Kahramanmaraş merkezli 6 Şubat sarsıntılarının birincisinde yerle bir olan yüzlerce binadan biri de Adana’da bulunan Alpargün Apartmanı oldu. Tam 96 kişinin hayatını yitirdiği binanın müteahhidi Hasan Alpargün, birinci duruşmasında verdiği ‘beton kanseri’ savunmasıyla acılı aileleri zahmetten çıkardı.
7.7 ve 7.6 büyüklüğündeki Kahramanmaraş sarsıntıları tüm Türkiye’nin yüreğini dağladı. 50 bini aşkın kişinin hayatını kaybettiği sarsıntının açtığı yara uzun yıllar kapanmayacak.
Kahramanmaraş merkezli fecî sarsıntıların birincisinde enkaza dönen yapılar ortasında, Adana’nın Çukurova ilçesi Güzelyalı Mahallesi’ndeki 14 katlı, 28 daireli Alpargün Apartmanı da yer aldı.
Arama takımları ve gönüllerin sürdürdüğü kurtarma çalışmaları uzun müddetler devam etti. Kelam konusu binanın enkazında 96 kişinin cansız vücudu çıkarıldı.
İlk zelzelede yerle bir olan Alpargün Apartmanı’na ait soruşturma başlatıldı. Soruşturmanın çabucak akabinde KKTC’ye kaçan apartmanın müteahhidi Hasan Alpargün kıskıvrak yakalandı.
Yakalanmasının akabinde Adana’ya getirilen Alpargün’ün gazetecilerin yönelttiği ‘Yaptığınız binanın çökmesiyle 96 kişi öldü, ne diyeceksiniz?’ sorusuna verdiği ‘Mukadderat’ cevabı vicdanlı insanların yüreklerini sızlattı.
Tutuklanan Alpargün hakkında “Bir yahut birden fazla kişinin taksirle vefatına sebebiyet verme” cürmünden dava açıldı. Müteahhit Hasan Alpargün bugün Adana 12’nci Ağır Ceza Mahkemesi’ndeki birinci duruşmaya katıldı.
Yakınlarını kaybedenlerin maddi ziyanını karşılayacağını söz eden Alpargün, 1994’te inşasına başlanıp, 1996’da tamamlanan Alpargün Apartmanı’nın devrin maddelerine ve zelzele direktörlüğüne büsbütün uygun yapıldığını belirtti: ‘Denetimin akabinde gereken tüm ruhsatlar ve son olarak iskan alındı. Hiç eksik gereç kullanmadım. Adana’da o devir 3 büyük sarsıntı oldu. Bu sarsıntılarda binamız hasar almadı. Ortadan 26 yıl geçti. 6 Şubat’ta büyük, şiddetli bir zelzele yaşandı. Binanın yıkılma sebebi birinci olarak bu şiddettir.’
“Diğer neden ise yağmur, güneş güç depolarının akıntıları ve su deposunda yaşanan sızmalar sonucu betonun içerisine işleyen suların “beton kanseri’ne neden olmasıdır.

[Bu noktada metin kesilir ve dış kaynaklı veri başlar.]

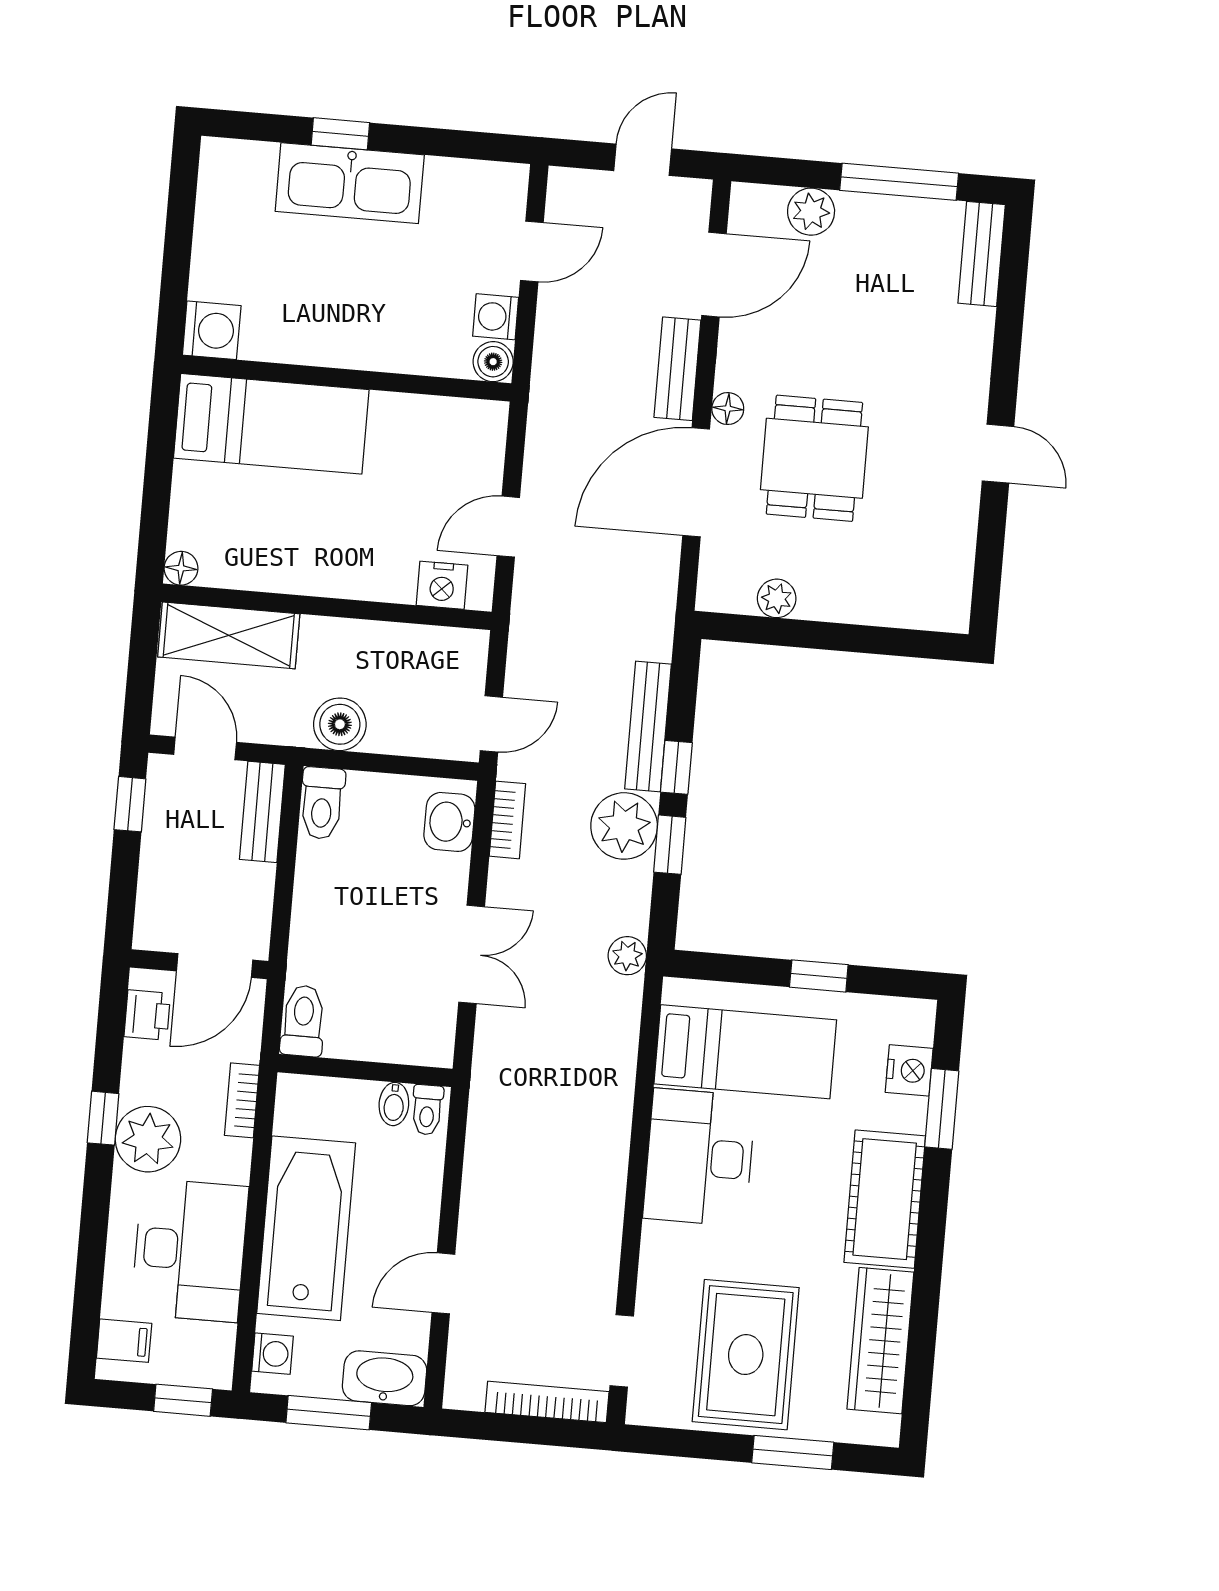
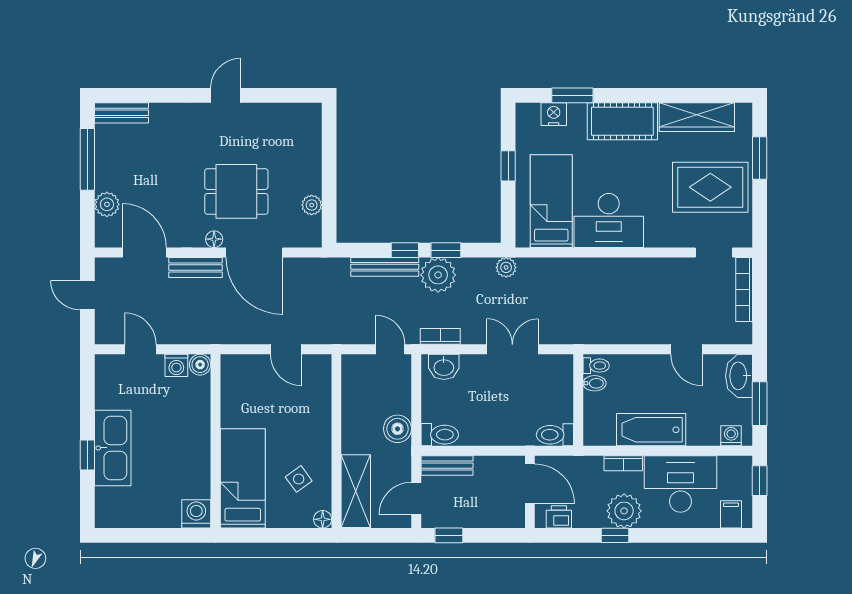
side table: (261, 529) -> (299, 479), added
nightstand: (442, 585) -> (320, 381), removed
bookcase: (242, 1100) -> (623, 463), moved
bathtub: (306, 1228) -> (651, 430), width x0.73, depth x0.73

Ayrıyeten su demirlere de ziyan vermiştir” açıklaması ise “pes artık” dedirtti.
’72 yaşındayım. Olayın şokuyla travma yaşadım. Her depremzede üzere uzaklaşmak istedim. Kaçmak için gitmedim aslında maksadım o olsa öteki yere giderdim. Arandığımı öğrenince gidip, şahsen polise teslim oldum. 40 yıldır bu işi yapıyorum. İnsanları daima keyifli etmeye çalıştım’ diyen Alpargün, ‘Hastalıklarımdan ötürü cezaevi koşullarında zorlanıyorum. Hatasızım, tahliyemi istiyorum. Uzman raporundaki karot örnekleri kusurludur. Gereken itirazları yaptık. Benim de orada arkadaşlarım öldü. Bugüne kadar Adana’da yüzlerce konut inşa ettim. Hiç şikayet almadım’ dedi.
Duruşmada, sanığın akabinde kelam alan mağdurların beyanlarına geçildi. Mağdurlar, apartman daireleri ya da işyerlerinde kolon kesme savlarının temelsiz olduğunu tabir etti.
Yapım sürecinde kullanılan kalitesiz materyallerin, enkazın kum yığınına dönüşmesine yol açtığını belirttiler. Ayrıyeten, mağdurlar, Hasan Alpargün hakkında şikayette bulunduklarını lisana getirdiler. Bu durum, duruşmanın seyrini etkileyen kıymetli bir nokta olarak kaydedildi.